In 1969, the first message was successfully sent over the ARPANET, the predecessor to the internet. Four and a half decades later, the internet has developed into one of the greatest advances in human history, freeing up human capital wasted on actual labor and diverting it to fantasy football leagues and cat videos.
Before the internet came into our lives, U.S. husbands and wives would often quarrel, holding back American scientific progress that allowed the Russians to launch space satellites before us. Here is actual, post-dinner dialogue captured on a reel-to-reel tape recorder in 1954:
WIFE: Put away the Franco-American spaghetti leftovers, would you sweetie?
HUSBAND: Sure, hon. Let me just get a convenient plastic food storage container out of the pantry here.
WIFE: Don’t forget the lid!
HUSBAND: You and your joshing!
[SOUND OF CRASH]
HUSBAND: Dad blast it! Why are our food storage containers and lids always in such an uproar!
WIFE: I wish somebody would hurry up and invent the internet!
The internet allows scientists and intellectuals to share news of developments without having to attend boring conferences with cash bars and listen to white papers with titles like Threat or Menace: Is America’s Love Affair With Plastic Food Storage Receptacles Endangering Our Standard of Living? With the internet at their fingertips, food storage scientists can now log onto http://www.wikihow.com/, search the index for “How to Organize Empty Food Storage Containers and Lids”, and enter a magical world where ideas are exchanged freely and openly, as if by telepathy, generating new and exciting concepts in food-storage-container-and-lid-technology twenty-four hours a day, seven days a week.
An eleven-member team of food storage receptacle scientists and engineers, generously donating their apparently ample time, has posted a ten-point food storage container organization protocol at this “wiki” website. “Wiki” refers to software that allows multiple users to collaboratively create, edit, link and organize content on a website. The term “wiki” is a reduplication of the Hawaiian word for “goof off.”
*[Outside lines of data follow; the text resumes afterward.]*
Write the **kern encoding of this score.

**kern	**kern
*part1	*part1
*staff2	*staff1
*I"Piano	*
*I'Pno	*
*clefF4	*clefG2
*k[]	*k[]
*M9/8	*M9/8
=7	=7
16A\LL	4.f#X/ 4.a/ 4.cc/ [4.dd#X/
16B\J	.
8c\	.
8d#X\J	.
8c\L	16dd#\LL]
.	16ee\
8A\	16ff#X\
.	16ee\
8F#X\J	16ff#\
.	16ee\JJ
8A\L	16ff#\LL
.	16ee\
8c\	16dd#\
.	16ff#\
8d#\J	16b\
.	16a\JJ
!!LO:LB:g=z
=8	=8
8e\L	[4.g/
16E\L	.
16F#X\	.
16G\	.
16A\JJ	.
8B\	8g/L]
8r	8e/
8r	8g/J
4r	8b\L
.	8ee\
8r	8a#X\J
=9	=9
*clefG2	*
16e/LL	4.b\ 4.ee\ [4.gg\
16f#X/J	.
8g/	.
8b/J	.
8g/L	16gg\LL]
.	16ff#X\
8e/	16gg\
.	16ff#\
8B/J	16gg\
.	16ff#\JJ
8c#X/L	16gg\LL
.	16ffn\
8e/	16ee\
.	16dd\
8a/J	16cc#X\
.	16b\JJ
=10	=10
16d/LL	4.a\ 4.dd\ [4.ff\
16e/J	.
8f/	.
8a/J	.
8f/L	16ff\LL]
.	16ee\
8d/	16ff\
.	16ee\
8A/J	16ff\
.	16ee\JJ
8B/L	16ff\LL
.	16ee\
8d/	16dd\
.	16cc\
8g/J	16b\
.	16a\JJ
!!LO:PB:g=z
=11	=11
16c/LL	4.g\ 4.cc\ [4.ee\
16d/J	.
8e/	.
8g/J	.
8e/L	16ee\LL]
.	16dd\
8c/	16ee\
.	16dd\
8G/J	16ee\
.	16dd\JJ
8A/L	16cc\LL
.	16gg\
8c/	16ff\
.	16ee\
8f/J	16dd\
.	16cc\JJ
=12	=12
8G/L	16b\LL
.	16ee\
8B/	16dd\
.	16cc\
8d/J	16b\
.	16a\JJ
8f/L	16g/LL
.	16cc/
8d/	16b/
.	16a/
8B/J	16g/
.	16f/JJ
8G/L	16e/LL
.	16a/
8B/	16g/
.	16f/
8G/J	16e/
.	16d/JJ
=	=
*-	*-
While users are cautioned that the protocol has not yet been peer-reviewed by independent specialists in the field, it appears to represent a breakthrough in container-organization comparable to the realization during the Italian Renaissance that it is easier to fit small containers inside large ones than vice versa, a discovery that helped bring the Dark Ages to an end.
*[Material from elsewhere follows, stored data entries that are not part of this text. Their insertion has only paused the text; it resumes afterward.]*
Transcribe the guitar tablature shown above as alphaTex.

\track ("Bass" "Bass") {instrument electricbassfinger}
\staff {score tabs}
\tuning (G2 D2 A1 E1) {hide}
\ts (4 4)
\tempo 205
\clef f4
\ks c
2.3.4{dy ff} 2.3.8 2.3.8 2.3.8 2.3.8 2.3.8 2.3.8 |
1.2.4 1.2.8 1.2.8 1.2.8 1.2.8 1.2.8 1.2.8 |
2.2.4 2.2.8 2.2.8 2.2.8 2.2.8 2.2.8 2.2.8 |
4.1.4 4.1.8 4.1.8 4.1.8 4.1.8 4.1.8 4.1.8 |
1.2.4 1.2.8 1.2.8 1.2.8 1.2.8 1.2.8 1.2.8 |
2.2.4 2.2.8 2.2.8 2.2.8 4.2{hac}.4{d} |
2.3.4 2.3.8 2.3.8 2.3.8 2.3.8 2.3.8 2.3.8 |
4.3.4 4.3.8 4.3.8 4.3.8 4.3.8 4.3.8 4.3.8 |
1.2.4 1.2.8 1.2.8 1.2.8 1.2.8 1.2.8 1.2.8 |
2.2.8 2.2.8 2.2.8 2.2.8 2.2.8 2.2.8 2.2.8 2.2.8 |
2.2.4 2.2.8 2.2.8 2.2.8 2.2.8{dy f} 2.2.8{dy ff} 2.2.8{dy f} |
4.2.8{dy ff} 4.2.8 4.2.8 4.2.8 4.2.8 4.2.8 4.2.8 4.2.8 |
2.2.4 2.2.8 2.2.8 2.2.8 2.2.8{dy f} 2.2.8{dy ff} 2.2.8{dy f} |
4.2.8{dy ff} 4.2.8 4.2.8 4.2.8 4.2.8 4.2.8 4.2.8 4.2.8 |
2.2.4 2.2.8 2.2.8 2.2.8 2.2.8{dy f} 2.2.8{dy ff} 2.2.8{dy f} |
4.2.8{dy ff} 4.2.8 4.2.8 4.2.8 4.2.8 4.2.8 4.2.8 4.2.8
That historical breakthrough forms part of the canon of modern plastic food container thought, and appears as principle no. 6 in the new world-wide web protocol on food storage container organization, as follows:
6. Nest and stack. For the containers, nest them in stacks that are as tall as your space. Start with the largest on the bottom and work upwards to the smallest.
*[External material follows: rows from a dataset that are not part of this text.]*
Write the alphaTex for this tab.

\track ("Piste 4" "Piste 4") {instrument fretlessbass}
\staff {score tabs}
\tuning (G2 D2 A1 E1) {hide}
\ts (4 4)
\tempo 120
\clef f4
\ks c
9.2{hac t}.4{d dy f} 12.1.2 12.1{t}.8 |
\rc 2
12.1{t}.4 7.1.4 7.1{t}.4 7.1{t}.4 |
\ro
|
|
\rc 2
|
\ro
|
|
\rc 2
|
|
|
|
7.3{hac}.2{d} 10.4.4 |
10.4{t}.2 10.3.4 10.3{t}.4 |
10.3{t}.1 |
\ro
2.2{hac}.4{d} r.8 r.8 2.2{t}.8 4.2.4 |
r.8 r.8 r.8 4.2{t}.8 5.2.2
Note the citation of an important ancillary principle of food storage container organization: stacks should only be as tall as the space you have to put them in. If you stack them any higher, you risk breaking through the ceiling into an upstairs bathroom!
I don’t know about you, but that’s the kind of trenchant, insightful, hard-hitting plastic container news I’m looking for when I log on to the internet in the office every morning.
Right after I watch a few cat videos.